Henry Lehr for Muria leather pants, £32, from Muria Club at Harrods. Green jersey with stripes, £10, designed by Phillip Bergman for Muria at Hedgehogs, SW3. Kangol yellow beret, 80p. Paul Stephens belt. Henry Lehr for Muria yellow pants in leather, £32. Leather waistcoat with poppers and appliqué, £35, at Muria Club. Sweater with red. yellow and blue stripes, £12, by Philip Bergman.

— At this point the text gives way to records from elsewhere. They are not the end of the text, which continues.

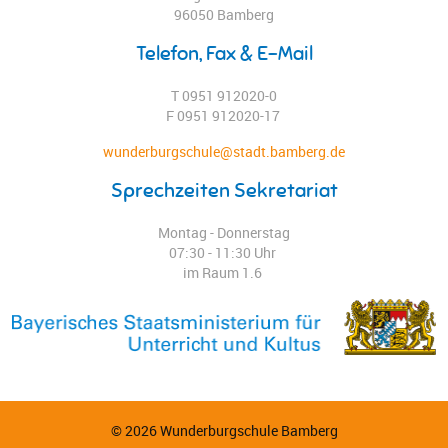
96050 Bamberg
Telefon, Fax & E-Mail
T 0951 912020-0
F 0951 912020-17
wunderburgschule@stadt.bamberg.de
Sprechzeiten Sekretariat
Montag - Donnerstag
07:30 - 11:30 Uhr
im Raum 1.6
© 2026 Wunderburgschule Bamberg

To Phillip Bergman, technical knowledge must be the guiding light to a designer. He himself trained for four years as a fabric designer at St. Martin’s college, then went on to the fabric side of fashion at Marlborough Dresses then to designing tee-shirts at Miss Impact. “It’s like any business,” he says, “you must have a thorough technical knowledge. If you don’t there are a number of things you’ll never think of designing anyway!” He doesn’t actually think of himself as a designer at all. I “I simply take the elements needed at the time and produce them.” “There are very few actual designers. There are stylists who produce and editors who co-ordinate. Take these sweaters I’m designing for Muria’s new spring skin range. I told the knitter the colour and shape she knitted them– so who’s the ‘designer’?” Designs must be, above all else, functional. To Phillip, the biggest and strongest influence on fashion in recent years has come from America, whose basic culture has produced the most functional clothes ever. “Basically America has the most powerful media influence in the world. From there the look was emphasised in Paris and mass-produced over here. Every so often you get ethnic feelings creeping in, like the Japanese look or the peasant thing, but the American culture, the Andy Warhol pop thing and Mr. Freedom are the strongest influences. The naval look is a spin off the sort of genuine combat gear the kids in the States were wearing but now we’ve really taken away the whole point of the look.” It’s opinions like these that produced the beautiul sweaters pictured here.